More than 30 people were killed in Lukangol, about 30km north of Pibor, where Lou Nuer fighters attacked last week, burning the settlement to the ground, Cien said, quoting reports from the ground.

"There are several wounded too, some say over 80, and that does not include the Lou Nuer, as they are not saying how many may be casualties from the fighting," he said.

More than 1,000 dead

Ethnic violence, cattle raids and reprisal attacks in the vast eastern state left more than 1,100 people dead and forced about 63,000 from their homes last year, according to UN reports based on local authorities and assessment teams.

Barnaba Benjamin, South Sudan's minister of information, told Al Jazeera on Sunday that the government had taken significant steps to protect citizens.

"In the president's New Year message yesterday, he already ordered the army to co-operate with the UN peacekeeping forces to make sure that civilian lives are protected," Benjamin said.

"Secondly, Pibor town is under the full control of the government and there are no casualties at the present moment”.

Riek Machar, South Sudan's vice-president, has called on the Lou Nuer youths to pull back to their towns as per an agreement reached on December 28, which was meant to calm tensions.

The deal has yet to be implemented, and spokesmen for the Lou Nuer were quoted as saying that they would not stop their advance on the Murle people until their rivals were disarmed.

A group calling itself the Nuer Youth White Army issued a statement on December 26 vowing to "wipe out the entire Murle tribe ... as the only solution to guarantee long-term security of Nuer cattle”.
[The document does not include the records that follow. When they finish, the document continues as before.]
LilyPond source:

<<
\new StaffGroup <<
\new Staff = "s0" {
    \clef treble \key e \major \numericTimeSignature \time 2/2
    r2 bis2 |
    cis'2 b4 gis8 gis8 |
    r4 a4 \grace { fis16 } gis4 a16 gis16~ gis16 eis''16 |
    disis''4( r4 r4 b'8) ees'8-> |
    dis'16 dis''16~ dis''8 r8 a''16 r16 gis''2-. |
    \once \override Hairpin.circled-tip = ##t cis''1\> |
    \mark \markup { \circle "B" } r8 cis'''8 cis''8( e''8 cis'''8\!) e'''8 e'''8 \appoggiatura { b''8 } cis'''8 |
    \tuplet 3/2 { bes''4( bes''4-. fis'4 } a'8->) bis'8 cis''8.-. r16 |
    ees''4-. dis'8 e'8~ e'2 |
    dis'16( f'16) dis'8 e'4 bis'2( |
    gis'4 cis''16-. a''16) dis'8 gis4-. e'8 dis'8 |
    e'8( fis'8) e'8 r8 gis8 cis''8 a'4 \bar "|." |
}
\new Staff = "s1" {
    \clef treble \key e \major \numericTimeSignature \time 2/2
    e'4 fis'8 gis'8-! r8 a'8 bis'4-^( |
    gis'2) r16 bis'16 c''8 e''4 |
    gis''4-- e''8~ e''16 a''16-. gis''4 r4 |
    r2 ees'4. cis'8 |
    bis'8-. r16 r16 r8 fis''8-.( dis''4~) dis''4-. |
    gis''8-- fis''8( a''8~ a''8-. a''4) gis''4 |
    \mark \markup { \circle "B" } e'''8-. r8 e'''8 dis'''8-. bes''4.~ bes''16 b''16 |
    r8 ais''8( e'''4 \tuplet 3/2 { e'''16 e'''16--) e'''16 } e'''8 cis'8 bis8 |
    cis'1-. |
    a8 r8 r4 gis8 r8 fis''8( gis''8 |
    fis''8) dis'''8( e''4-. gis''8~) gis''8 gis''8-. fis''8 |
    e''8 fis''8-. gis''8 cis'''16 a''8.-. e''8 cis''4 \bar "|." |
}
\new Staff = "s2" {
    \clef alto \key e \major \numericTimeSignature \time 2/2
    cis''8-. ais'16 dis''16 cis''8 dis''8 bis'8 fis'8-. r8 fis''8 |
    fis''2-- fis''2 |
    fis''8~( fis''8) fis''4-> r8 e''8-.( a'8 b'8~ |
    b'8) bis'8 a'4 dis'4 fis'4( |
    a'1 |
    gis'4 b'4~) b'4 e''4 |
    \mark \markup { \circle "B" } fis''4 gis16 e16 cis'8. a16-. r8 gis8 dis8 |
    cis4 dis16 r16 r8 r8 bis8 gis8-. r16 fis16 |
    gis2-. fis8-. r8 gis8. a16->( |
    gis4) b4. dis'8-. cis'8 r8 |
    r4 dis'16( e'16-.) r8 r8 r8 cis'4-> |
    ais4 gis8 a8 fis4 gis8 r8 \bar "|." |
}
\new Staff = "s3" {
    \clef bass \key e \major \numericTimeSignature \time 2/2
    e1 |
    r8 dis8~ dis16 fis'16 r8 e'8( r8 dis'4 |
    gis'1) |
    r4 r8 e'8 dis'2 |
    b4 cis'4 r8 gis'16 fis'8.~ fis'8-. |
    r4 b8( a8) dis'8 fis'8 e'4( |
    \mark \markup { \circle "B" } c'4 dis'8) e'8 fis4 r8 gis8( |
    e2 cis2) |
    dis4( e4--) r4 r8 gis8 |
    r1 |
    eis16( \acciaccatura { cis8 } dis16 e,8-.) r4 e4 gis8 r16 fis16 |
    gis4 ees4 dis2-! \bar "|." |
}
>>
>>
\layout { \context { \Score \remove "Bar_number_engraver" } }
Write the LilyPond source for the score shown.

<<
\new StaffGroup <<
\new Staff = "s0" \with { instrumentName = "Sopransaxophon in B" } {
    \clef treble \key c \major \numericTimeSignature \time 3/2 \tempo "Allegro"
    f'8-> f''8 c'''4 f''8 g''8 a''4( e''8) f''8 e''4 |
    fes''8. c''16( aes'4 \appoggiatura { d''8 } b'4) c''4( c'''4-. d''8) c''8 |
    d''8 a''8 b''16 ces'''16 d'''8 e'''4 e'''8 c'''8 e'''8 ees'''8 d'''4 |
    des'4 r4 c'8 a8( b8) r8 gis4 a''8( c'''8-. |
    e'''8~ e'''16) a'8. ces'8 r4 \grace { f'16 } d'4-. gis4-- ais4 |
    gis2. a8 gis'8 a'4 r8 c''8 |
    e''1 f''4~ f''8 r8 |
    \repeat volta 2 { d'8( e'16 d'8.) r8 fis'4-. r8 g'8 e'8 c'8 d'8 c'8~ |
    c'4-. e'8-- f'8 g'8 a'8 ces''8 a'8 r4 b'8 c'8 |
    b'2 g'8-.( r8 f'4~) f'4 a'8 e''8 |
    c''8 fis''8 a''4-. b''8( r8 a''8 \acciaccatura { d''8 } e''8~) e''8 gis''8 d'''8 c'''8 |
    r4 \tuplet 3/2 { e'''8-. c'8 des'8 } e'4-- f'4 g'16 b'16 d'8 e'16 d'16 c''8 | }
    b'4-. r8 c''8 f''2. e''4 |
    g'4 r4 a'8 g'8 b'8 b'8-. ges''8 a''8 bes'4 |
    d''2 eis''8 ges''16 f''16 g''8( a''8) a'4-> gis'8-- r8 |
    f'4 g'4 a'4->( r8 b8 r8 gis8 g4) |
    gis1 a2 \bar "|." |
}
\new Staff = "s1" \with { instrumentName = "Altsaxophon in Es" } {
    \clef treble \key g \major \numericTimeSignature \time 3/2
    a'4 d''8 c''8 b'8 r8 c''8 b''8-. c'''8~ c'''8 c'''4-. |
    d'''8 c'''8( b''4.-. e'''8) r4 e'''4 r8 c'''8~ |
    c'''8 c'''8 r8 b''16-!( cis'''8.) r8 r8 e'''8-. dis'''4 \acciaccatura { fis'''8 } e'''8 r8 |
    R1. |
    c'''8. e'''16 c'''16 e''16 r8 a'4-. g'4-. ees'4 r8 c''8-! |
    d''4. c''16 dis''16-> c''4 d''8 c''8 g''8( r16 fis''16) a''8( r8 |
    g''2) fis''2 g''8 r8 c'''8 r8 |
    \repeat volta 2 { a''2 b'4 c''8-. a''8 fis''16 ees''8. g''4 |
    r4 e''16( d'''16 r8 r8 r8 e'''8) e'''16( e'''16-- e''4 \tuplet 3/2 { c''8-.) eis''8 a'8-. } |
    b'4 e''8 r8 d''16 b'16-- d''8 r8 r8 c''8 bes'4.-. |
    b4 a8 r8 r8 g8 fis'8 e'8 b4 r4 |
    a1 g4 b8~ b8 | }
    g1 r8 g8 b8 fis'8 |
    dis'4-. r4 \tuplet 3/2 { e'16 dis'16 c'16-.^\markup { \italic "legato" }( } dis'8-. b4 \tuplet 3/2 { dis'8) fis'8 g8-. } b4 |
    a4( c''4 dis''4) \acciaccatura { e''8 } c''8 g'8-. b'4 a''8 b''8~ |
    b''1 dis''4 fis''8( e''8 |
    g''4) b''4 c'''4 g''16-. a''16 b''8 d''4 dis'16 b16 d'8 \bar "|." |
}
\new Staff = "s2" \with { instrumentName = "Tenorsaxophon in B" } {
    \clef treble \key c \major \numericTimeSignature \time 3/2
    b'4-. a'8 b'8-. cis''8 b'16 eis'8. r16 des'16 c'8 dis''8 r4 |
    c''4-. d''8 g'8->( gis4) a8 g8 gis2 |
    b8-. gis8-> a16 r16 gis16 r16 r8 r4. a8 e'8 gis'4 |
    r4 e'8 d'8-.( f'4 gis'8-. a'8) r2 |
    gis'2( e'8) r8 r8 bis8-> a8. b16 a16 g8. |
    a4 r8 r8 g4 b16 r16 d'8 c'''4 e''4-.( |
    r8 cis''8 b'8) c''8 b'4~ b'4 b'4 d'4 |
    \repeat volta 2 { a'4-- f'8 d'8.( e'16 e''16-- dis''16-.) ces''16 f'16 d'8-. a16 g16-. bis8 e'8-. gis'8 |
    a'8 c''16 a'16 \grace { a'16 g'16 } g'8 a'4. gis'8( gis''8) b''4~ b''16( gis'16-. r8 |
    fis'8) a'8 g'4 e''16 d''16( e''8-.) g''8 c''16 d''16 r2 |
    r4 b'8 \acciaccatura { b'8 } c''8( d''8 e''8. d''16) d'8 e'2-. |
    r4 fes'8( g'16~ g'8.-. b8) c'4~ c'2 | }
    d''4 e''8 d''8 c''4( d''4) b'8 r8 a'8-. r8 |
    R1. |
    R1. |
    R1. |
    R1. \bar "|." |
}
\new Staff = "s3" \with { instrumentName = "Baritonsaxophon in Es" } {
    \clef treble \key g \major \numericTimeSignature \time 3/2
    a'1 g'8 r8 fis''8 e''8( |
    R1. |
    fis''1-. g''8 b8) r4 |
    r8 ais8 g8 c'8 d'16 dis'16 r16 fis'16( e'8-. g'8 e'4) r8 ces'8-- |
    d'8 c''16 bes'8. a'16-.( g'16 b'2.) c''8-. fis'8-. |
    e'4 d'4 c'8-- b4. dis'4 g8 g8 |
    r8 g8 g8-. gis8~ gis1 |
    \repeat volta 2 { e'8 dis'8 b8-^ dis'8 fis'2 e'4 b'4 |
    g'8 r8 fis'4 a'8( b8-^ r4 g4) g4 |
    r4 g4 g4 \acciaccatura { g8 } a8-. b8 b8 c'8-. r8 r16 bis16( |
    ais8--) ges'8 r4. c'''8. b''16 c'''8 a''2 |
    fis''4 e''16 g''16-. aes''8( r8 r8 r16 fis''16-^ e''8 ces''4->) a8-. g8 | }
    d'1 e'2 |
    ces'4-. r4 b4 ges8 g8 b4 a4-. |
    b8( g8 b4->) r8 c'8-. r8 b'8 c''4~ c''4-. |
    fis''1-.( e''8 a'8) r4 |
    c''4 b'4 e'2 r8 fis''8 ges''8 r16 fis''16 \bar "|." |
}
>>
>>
The group accuses the Murle of stealing Lou Nuer cattle and killing members of their tribe since 2005, when a peace agreement ended two decades of bloody civil war and led to South Sudan's independence in 2011.

PHOTO CAPTION

A herdsman from the Nuer tribe stands among his cattle near Nyal, south Sudan. Thousands of villagers in South Sudan hid in the bush on Monday, waiting for UN and government troops to stop a cattle vendetta which officials fear may have left scores of people dead over the weekend.